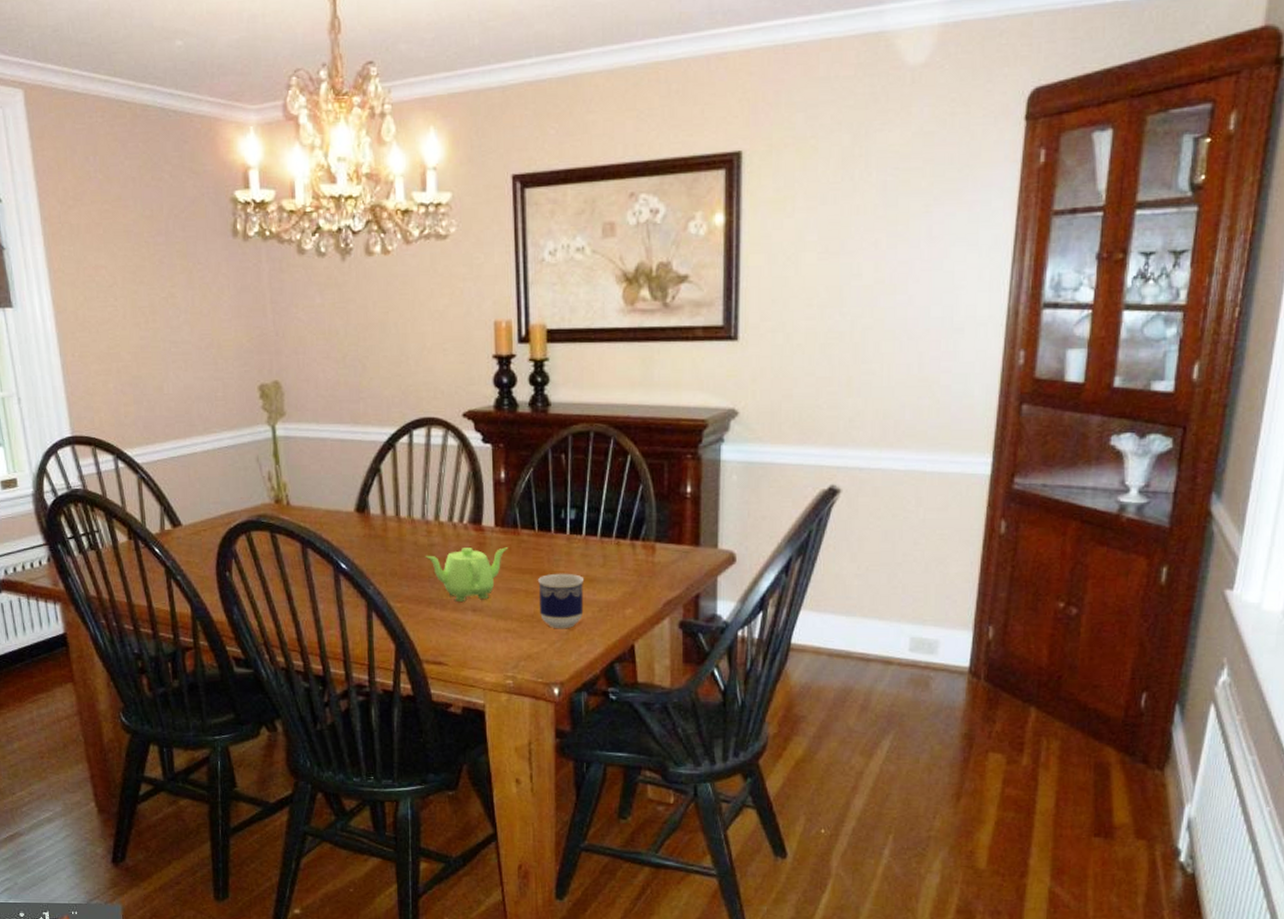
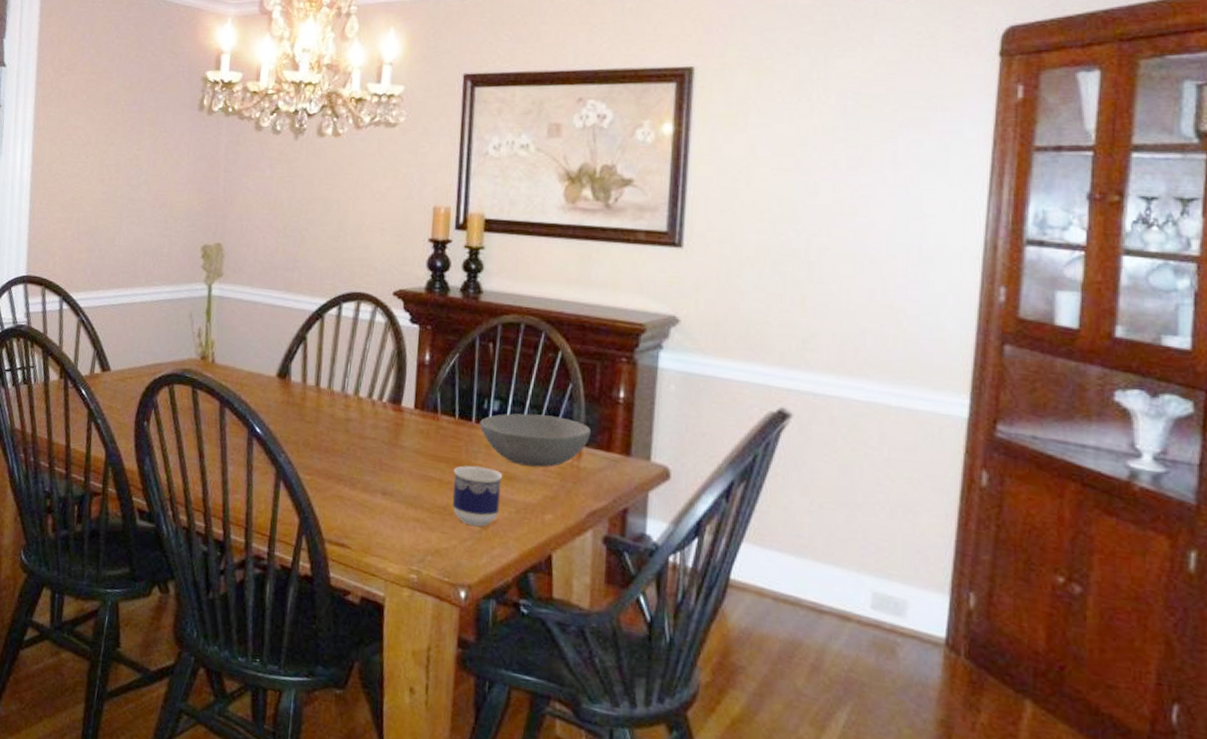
teapot: present [425,547,509,601] -> none [340,426,426,484]
bowl: none [559,517,662,567] -> present [480,413,590,468]

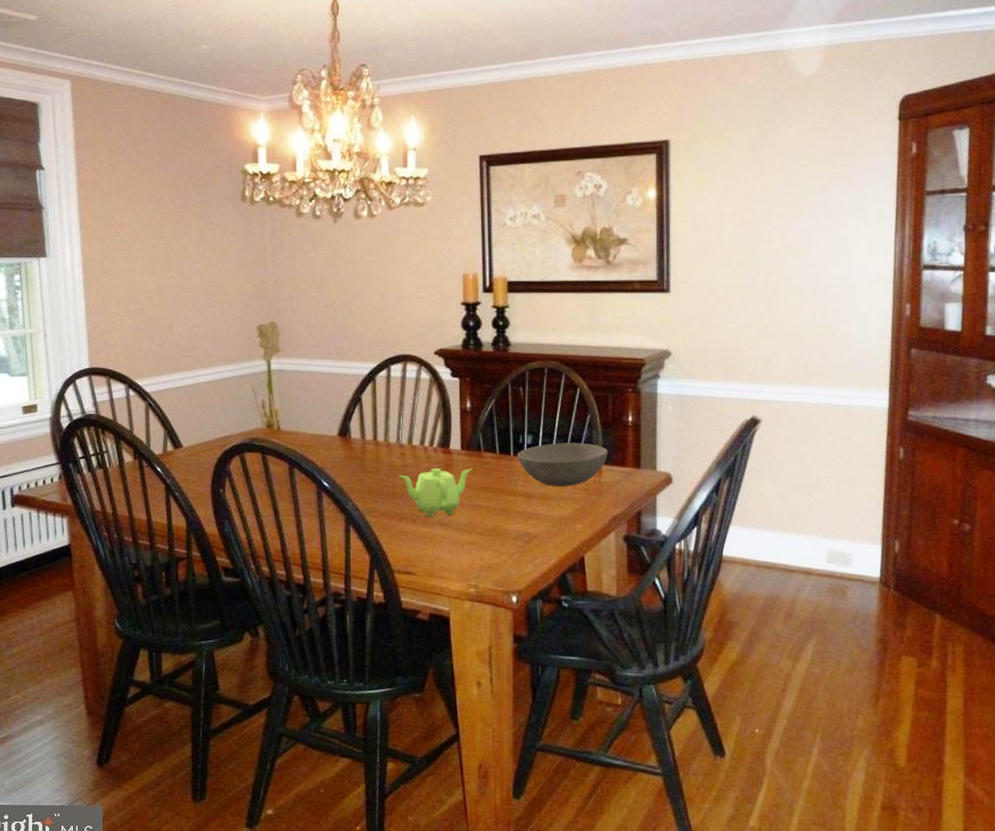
teapot: none [340,426,426,484] -> present [399,468,473,517]
cup: present [453,465,503,527] -> none [498,491,540,542]

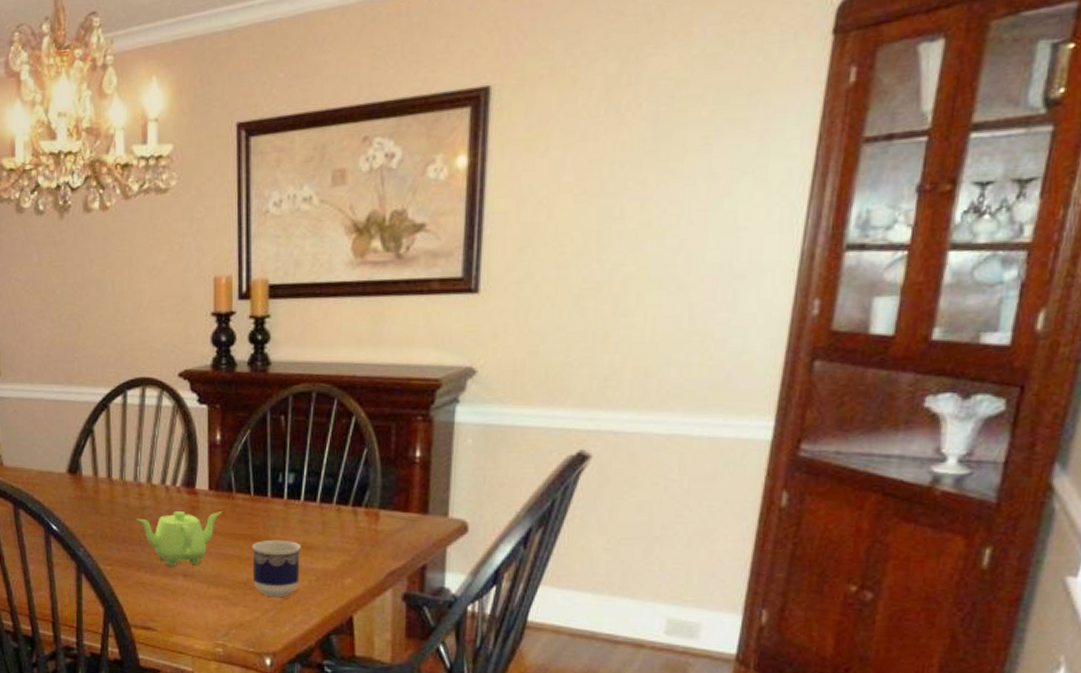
cup: none [498,491,540,542] -> present [251,539,302,598]
bowl: present [517,443,607,486] -> none [275,483,387,535]

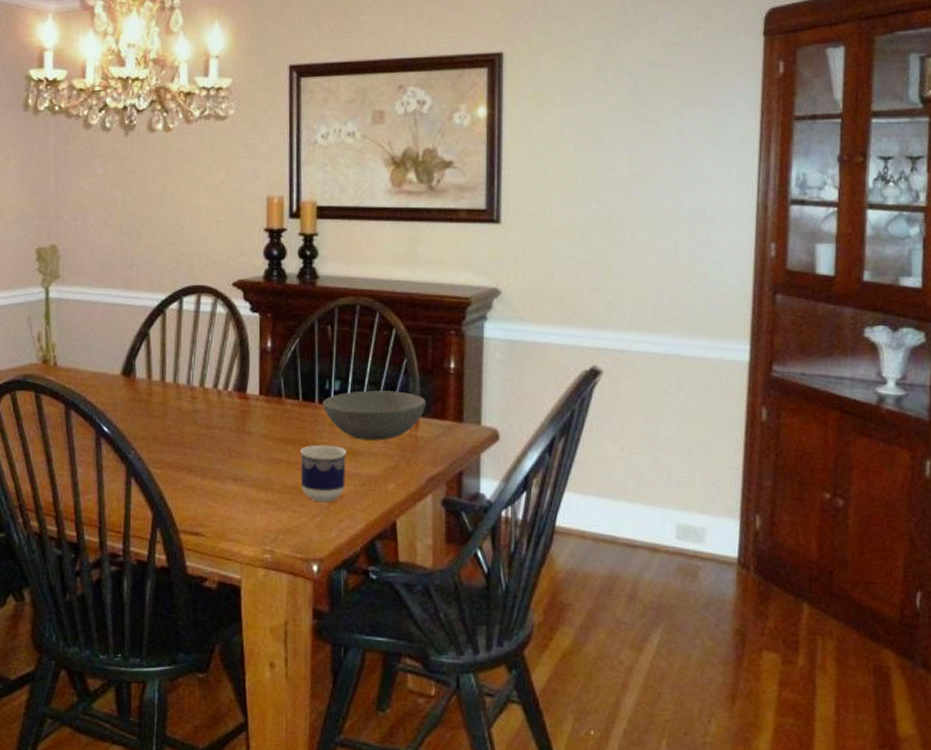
teapot: present [136,511,222,566] -> none [188,415,272,470]
bowl: none [275,483,387,535] -> present [323,390,425,441]

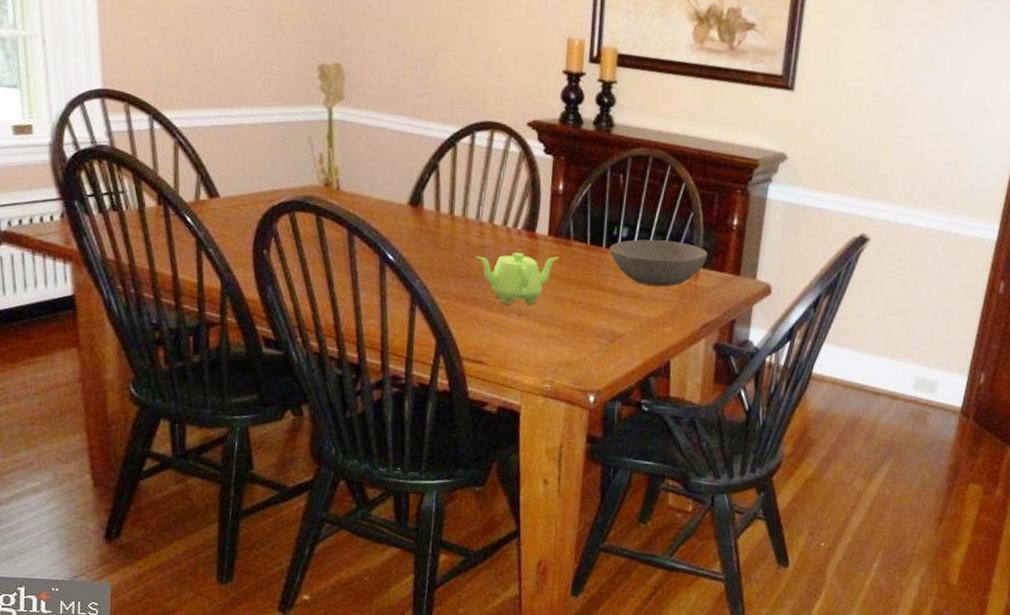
teapot: none [188,415,272,470] -> present [475,252,560,305]
cup: present [299,444,347,503] -> none [584,286,630,341]

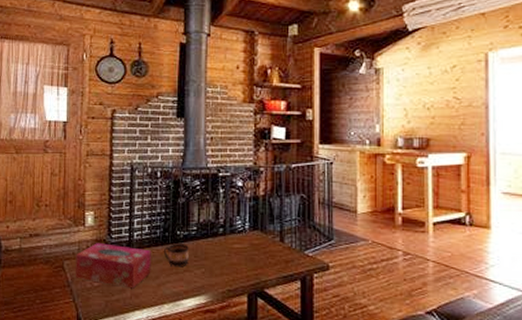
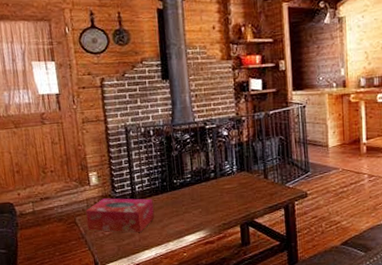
cup: present [163,243,189,267] -> none [163,190,187,211]

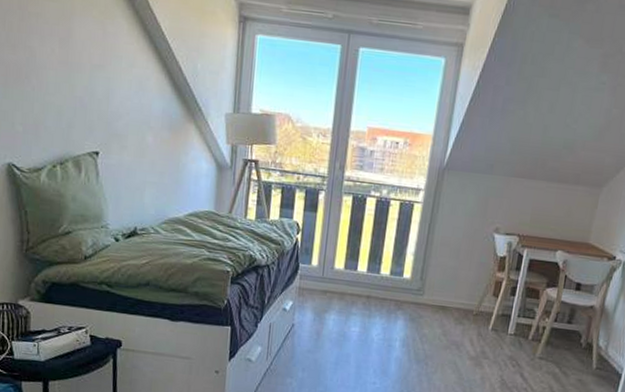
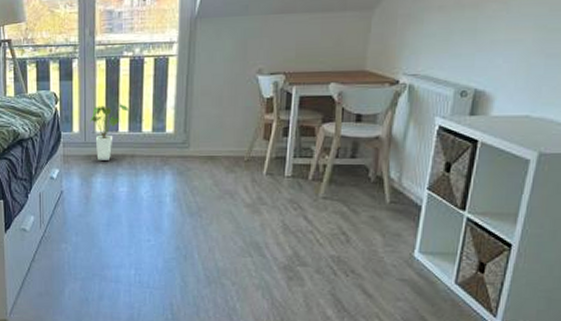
house plant: none [329,241,370,298] -> present [90,103,129,160]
§ §
* _YOUR OBJECTIVE_
Among the lines of the data, which ones contain the word "teapot"? Show them.

* _EXERCISE RESULT_
teapot: present [425,547,509,601] -> none [340,426,426,484]
teapot: none [340,426,426,484] -> present [399,468,473,517]
teapot: present [136,511,222,566] -> none [188,415,272,470]
teapot: none [188,415,272,470] -> present [475,252,560,305]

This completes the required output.